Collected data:
★ ★ ★ ★ ★

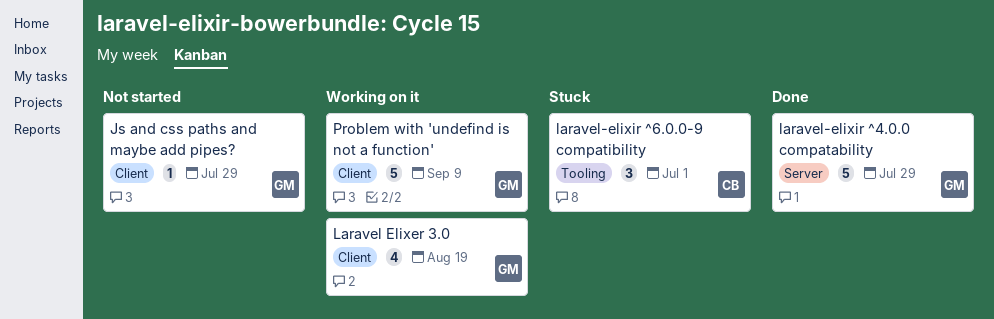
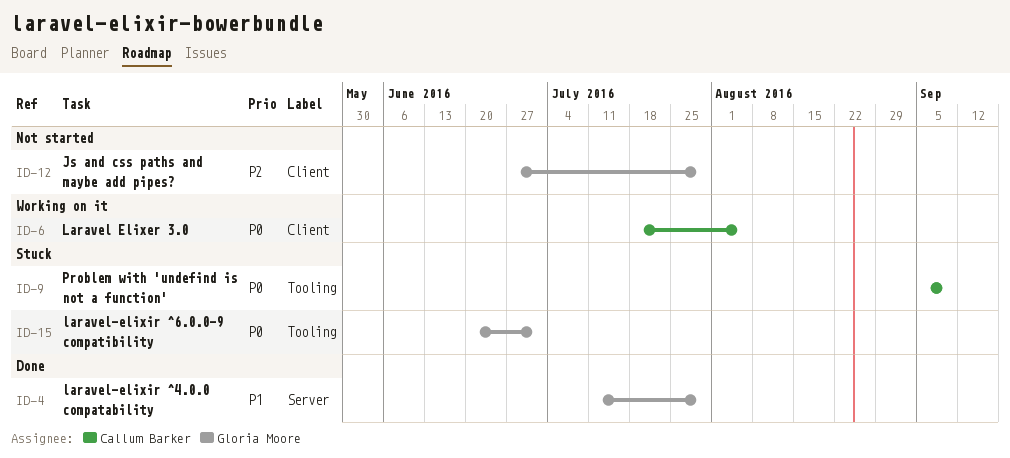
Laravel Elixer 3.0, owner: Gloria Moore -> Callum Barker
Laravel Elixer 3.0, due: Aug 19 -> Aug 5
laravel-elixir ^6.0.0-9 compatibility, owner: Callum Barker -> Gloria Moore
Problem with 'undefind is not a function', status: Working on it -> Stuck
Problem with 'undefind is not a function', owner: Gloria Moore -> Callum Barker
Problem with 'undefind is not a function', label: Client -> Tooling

★ ★ ★ ★ ★

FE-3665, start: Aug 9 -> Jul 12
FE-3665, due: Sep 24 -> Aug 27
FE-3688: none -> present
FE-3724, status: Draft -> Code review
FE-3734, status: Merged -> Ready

★ ★ ★ ★ ★

> **Work to be completed**
Starting at the line that contains "Laravel Elixer 3.0, owner: Gloria" and stopping after the line that contains "Problem with 'undefind is not a function', label: Client", write out every line exactly as it appears above, and no other line.

> **Solution to this exercise**
Laravel Elixer 3.0, owner: Gloria Moore -> Callum Barker
Laravel Elixer 3.0, due: Aug 19 -> Aug 5
laravel-elixir ^6.0.0-9 compatibility, owner: Callum Barker -> Gloria Moore
Problem with 'undefind is not a function', status: Working on it -> Stuck
Problem with 'undefind is not a function', owner: Gloria Moore -> Callum Barker
Problem with 'undefind is not a function', label: Client -> Tooling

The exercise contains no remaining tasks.